Records >>
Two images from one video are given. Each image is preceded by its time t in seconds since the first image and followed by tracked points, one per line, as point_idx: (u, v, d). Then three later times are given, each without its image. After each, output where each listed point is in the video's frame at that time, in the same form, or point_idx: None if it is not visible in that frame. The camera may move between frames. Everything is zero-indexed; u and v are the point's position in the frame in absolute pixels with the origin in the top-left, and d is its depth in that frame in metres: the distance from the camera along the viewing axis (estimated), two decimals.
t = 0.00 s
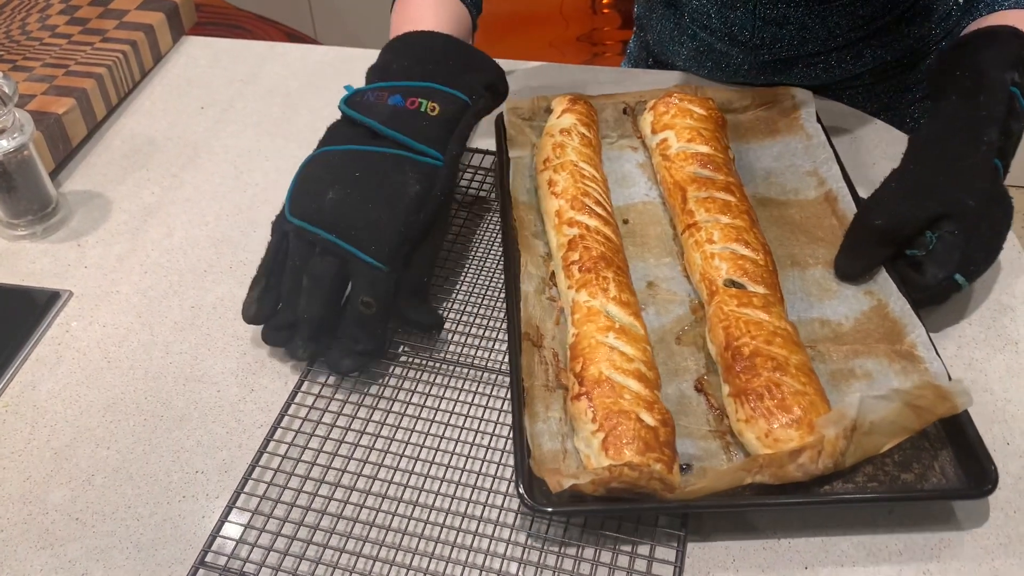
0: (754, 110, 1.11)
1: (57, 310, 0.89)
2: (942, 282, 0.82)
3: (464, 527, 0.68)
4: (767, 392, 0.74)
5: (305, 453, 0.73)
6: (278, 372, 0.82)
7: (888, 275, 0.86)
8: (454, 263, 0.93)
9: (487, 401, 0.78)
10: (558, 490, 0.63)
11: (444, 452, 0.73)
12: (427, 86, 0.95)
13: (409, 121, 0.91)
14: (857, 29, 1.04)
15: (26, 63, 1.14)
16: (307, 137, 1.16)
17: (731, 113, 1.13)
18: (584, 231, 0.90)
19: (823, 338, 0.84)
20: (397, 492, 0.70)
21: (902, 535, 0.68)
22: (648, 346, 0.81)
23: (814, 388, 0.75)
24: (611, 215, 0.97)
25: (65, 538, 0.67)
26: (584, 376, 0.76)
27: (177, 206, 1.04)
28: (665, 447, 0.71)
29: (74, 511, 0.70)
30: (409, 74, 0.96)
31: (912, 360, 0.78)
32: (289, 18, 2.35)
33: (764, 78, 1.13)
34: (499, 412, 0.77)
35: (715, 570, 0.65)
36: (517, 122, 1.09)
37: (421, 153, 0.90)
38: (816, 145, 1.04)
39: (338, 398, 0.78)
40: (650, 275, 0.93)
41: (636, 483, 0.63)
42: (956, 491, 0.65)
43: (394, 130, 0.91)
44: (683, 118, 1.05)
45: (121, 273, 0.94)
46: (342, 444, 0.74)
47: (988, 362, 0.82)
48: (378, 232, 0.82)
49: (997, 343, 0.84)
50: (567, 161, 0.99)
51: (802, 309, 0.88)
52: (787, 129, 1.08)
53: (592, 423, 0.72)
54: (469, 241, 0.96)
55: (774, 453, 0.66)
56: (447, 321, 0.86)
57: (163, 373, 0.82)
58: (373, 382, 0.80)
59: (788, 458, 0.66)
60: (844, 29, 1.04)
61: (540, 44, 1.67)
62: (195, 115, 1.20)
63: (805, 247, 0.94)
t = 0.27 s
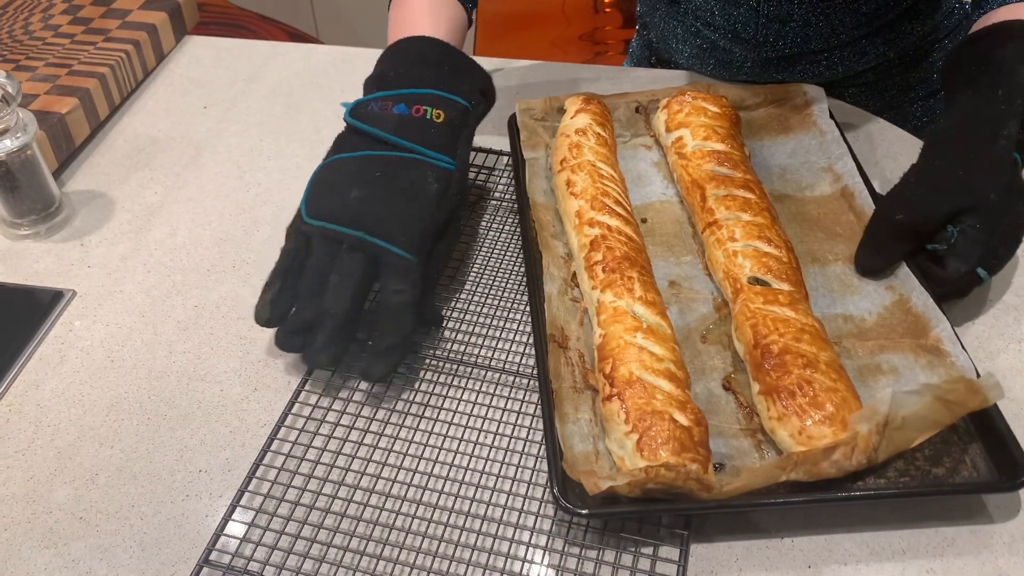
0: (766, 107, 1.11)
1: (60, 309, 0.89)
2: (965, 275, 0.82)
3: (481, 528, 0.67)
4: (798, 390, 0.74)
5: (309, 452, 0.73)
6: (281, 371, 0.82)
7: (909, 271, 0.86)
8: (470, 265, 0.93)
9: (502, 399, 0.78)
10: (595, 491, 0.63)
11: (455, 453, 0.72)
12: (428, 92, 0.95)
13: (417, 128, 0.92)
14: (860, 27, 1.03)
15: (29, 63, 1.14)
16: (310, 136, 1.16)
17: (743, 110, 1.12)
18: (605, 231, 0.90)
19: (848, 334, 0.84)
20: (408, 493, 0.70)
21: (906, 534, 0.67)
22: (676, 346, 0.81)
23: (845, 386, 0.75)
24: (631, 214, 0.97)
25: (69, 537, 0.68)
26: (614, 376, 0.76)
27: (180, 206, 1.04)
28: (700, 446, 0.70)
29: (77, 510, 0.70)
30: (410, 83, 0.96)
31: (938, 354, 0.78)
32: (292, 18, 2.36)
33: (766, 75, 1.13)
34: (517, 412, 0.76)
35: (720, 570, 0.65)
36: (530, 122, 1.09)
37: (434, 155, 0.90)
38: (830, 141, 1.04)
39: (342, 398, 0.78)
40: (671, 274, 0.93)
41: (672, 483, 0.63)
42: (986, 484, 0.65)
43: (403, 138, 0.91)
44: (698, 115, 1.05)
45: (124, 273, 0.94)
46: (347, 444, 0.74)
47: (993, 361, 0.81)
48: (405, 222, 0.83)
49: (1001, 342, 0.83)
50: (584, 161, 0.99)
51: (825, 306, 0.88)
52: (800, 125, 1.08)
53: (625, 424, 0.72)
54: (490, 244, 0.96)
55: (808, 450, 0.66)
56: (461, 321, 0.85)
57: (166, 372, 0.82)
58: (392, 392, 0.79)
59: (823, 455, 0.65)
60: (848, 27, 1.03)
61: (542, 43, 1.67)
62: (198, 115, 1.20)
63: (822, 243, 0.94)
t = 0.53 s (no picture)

Task instructions >> Leaving out the images, repeat the listing above exactly.

Exercise solution >>
Two images from one video are given. Each image is preceded by its time t in seconds since the first image and followed by tracked points, one per line, as point_idx: (u, v, d). Then three later times are given, each without its image. After each, output where each listed point is in the video's frame at that time, in the same form, or point_idx: None if it is not visible in that frame. The camera may move between frames. Everything is zero-indexed; u and v are the point's position in the frame in absolute pixels with the origin in the top-left, and d is its depth in that frame in metres: the distance from the camera along the viewing axis (estimated), two decimals.
t = 0.00 s
0: (754, 110, 1.11)
1: (57, 310, 0.89)
2: (942, 282, 0.82)
3: (464, 527, 0.68)
4: (767, 392, 0.74)
5: (305, 453, 0.73)
6: (278, 372, 0.82)
7: (888, 275, 0.86)
8: (454, 263, 0.93)
9: (487, 401, 0.78)
10: (558, 490, 0.63)
11: (444, 452, 0.73)
12: (427, 86, 0.95)
13: (409, 121, 0.91)
14: (857, 29, 1.04)
15: (26, 63, 1.14)
16: (307, 137, 1.16)
17: (731, 113, 1.13)
18: (584, 231, 0.90)
19: (823, 338, 0.84)
20: (397, 492, 0.70)
21: (902, 535, 0.68)
22: (648, 346, 0.81)
23: (814, 388, 0.75)
24: (611, 215, 0.97)
25: (65, 538, 0.67)
26: (584, 376, 0.76)
27: (177, 206, 1.04)
28: (665, 447, 0.71)
29: (74, 511, 0.70)
30: (409, 74, 0.96)
31: (912, 360, 0.78)
32: (289, 18, 2.35)
33: (764, 78, 1.13)
34: (499, 412, 0.77)
35: (715, 570, 0.65)
36: (517, 122, 1.09)
37: (421, 153, 0.90)
38: (816, 145, 1.04)
39: (338, 398, 0.78)
40: (650, 275, 0.93)
41: (636, 483, 0.63)
42: (956, 491, 0.65)
43: (394, 130, 0.91)
44: (683, 118, 1.05)
45: (121, 273, 0.94)
46: (342, 444, 0.74)
47: (988, 362, 0.82)
48: (378, 232, 0.82)
49: (997, 343, 0.84)
50: (567, 161, 0.99)
51: (802, 309, 0.88)
52: (787, 129, 1.08)
53: (592, 423, 0.72)
54: (469, 241, 0.96)
55: (774, 453, 0.66)
56: (447, 321, 0.86)
57: (163, 373, 0.82)
58: (373, 382, 0.80)
59: (788, 458, 0.66)
60: (844, 29, 1.04)
61: (540, 44, 1.67)
62: (195, 115, 1.20)
63: (805, 247, 0.94)
t = 0.27 s
0: (766, 107, 1.11)
1: (60, 309, 0.89)
2: (965, 275, 0.82)
3: (481, 528, 0.67)
4: (798, 390, 0.74)
5: (309, 452, 0.73)
6: (281, 371, 0.82)
7: (909, 271, 0.86)
8: (470, 265, 0.93)
9: (502, 399, 0.78)
10: (595, 491, 0.63)
11: (455, 453, 0.72)
12: (428, 92, 0.95)
13: (417, 128, 0.92)
14: (860, 27, 1.03)
15: (29, 63, 1.14)
16: (310, 136, 1.16)
17: (743, 110, 1.12)
18: (605, 231, 0.90)
19: (848, 334, 0.84)
20: (408, 493, 0.70)
21: (906, 534, 0.67)
22: (676, 346, 0.81)
23: (845, 386, 0.75)
24: (631, 214, 0.97)
25: (69, 537, 0.68)
26: (614, 376, 0.76)
27: (180, 206, 1.04)
28: (700, 446, 0.70)
29: (77, 510, 0.70)
30: (410, 83, 0.96)
31: (938, 354, 0.78)
32: (292, 18, 2.36)
33: (766, 75, 1.13)
34: (517, 412, 0.76)
35: (720, 570, 0.65)
36: (530, 122, 1.09)
37: (434, 155, 0.90)
38: (830, 141, 1.04)
39: (342, 398, 0.78)
40: (671, 274, 0.93)
41: (672, 483, 0.63)
42: (986, 484, 0.65)
43: (403, 138, 0.91)
44: (698, 115, 1.05)
45: (124, 273, 0.94)
46: (347, 444, 0.74)
47: (993, 361, 0.81)
48: (405, 222, 0.83)
49: (1001, 342, 0.83)
50: (584, 161, 0.99)
51: (825, 306, 0.88)
52: (800, 125, 1.08)
53: (625, 424, 0.72)
54: (490, 244, 0.96)
55: (808, 450, 0.66)
56: (461, 321, 0.85)
57: (166, 372, 0.82)
58: (392, 392, 0.79)
59: (823, 455, 0.65)
60: (848, 27, 1.03)
61: (542, 43, 1.67)
62: (198, 115, 1.20)
63: (822, 243, 0.94)
t = 0.53 s (no picture)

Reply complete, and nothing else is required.